The specific cause of tetralogy of Fallot isn't always known. The TOF changes in a baby's heart develop in the early weeks of pregnancy. In some cases, there are genetic causes of TOF — for example, children with Down syndrome or DiGeorge syndrome are more likely to have TOF. Someone born with TOF is more likely to have a child or sibling with it. Each year, roughly 1 out of every 2,500 babies born in the United States have the condition.
Babies of mothers who get rubella (German measles) or other viral illnesses during their pregnancies are at a higher risk for TOF. Other pregnancy-related risks include poor nutrition, alcohol abuse, poorly controlled diabetes, and the mother's age (over 40). Certain environmental factors, such as air pollution, also may increase a mother's chances of having a baby with TOF.
Most of the time, a child with TOF doesn't have any other birth defects.
How Is Tetralogy of Fallot Diagnosed?
Doctors might do several tests to find out if a baby has tetralogy of Fallot and to get more details about the baby's heart and blood vessels, including:
- pulse oximeter: a small sensor that clips onto the fingertip, toe, or ear and measures how much oxygen is in the blood. In many newborn nurseries, all babies have a pulse oximeter test before going home to make sure that their oxygen level is normal.

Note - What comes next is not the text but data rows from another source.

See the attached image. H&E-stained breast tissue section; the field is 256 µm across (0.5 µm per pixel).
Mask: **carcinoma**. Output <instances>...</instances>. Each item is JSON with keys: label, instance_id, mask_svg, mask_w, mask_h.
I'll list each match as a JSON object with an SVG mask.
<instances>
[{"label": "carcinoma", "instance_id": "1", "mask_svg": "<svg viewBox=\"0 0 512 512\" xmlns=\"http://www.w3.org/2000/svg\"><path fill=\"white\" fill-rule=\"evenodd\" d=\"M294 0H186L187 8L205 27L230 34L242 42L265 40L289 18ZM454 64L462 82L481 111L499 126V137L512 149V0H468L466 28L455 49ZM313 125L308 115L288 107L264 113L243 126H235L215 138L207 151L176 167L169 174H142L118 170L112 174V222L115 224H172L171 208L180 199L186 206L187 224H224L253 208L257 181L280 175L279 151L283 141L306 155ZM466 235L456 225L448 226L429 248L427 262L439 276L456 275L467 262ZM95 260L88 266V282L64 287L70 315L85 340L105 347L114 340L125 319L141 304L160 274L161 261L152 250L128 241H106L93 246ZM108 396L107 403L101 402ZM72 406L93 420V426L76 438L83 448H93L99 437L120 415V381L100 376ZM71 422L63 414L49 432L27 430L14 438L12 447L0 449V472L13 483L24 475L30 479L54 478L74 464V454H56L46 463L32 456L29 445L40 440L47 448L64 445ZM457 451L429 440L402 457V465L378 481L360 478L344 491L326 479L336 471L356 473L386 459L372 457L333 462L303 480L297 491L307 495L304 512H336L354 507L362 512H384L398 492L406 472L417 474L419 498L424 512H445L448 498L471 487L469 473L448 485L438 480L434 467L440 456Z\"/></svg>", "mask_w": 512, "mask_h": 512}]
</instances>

- electrocardiogram (or EKG): a test that records the electrical activity of the heart
- echocardiogram, or "echo": an ultrasound picture of the heart. It records the motion of the blood through the heart and can measure the direction and speed of blood flow.
- chest X-ray
- cardiac catheterization: a thin, flexible tube called a catheter is inserted into the heart, usually through a vein in the leg or arm, and provides information about the heart as well as blood pressure and blood oxygen levels. Sometimes, a device is inserted into the heart or blood vessels through the heart catheter.

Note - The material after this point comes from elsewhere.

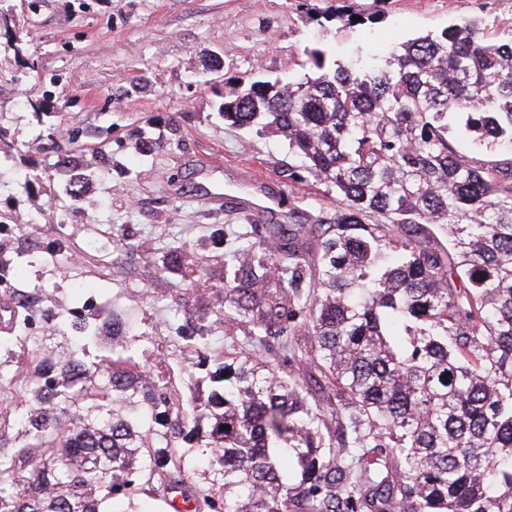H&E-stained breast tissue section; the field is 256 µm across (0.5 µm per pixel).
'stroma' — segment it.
<instances>
[{"instance_id": "1", "label": "stroma", "mask_w": 512, "mask_h": 512, "mask_svg": "<svg viewBox=\"0 0 512 512\" xmlns=\"http://www.w3.org/2000/svg\"><path fill=\"white\" fill-rule=\"evenodd\" d=\"M336 0H0V384L60 378L33 353L83 364L108 330L155 349L152 372L183 399L207 397L224 350L212 328L224 300V256L261 193L305 212L324 185L288 177V143L228 125L227 83L261 73L297 81L305 48L344 62L382 56L461 18L512 26V0H387L375 24H319ZM253 167L249 181L242 166ZM209 256L205 285L184 280L185 252ZM41 289L28 305L31 286ZM208 326L210 350L189 342Z\"/></svg>"}]
</instances>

How Is Tetralogy of Fallot Treated?
Doctors repair tetralogy of Fallot through open-heart surgery soon after birth or later in infancy, depending on the baby's health and weight and severity of defects and symptoms.

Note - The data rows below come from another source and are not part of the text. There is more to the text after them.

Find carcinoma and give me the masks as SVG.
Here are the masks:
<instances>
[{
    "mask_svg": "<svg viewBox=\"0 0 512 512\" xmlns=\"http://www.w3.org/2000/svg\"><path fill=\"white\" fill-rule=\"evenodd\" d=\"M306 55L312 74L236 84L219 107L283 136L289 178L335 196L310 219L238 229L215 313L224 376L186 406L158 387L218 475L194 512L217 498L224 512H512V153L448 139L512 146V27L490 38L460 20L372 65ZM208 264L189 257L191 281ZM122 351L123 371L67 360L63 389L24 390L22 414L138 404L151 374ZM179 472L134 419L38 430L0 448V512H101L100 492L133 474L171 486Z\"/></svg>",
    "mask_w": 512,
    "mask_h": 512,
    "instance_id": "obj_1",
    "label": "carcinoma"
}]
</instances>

The two surgical options are:
- Complete repair: The surgeon widens the passageway between the right ventricle and the pulmonary artery to improve blood flow to the lungs. The ventricular septal defect is patched to stop the mixing of high-oxygen blood with low-oxygen blood between the ventricles.
These repairs also fix the two remaining defects (overriding aorta and right ventricular hypertrophy). Because the right ventricle doesn't have to work as hard to pump blood into the lungs, the thickness of the ventricle wall will decrease. And the patched VSD prevents blood with low oxygen from flowing into the aorta.
- Temporary or palliative surgery: Minor repairs can improve blood flow to the lungs. This usually is done only when a baby is too weak or small to have full surgery. The surgeon creates a secondary route for blood to travel to the lungs for oxygen by placing a small tube (called a shunt) between a large artery branching off the aorta and the pulmonary artery.
The full repair is done later when the baby grows stronger.
Most babies whose tetralogy of Fallot is repaired do very well, but will need regular follow-up visits with a heart specialist.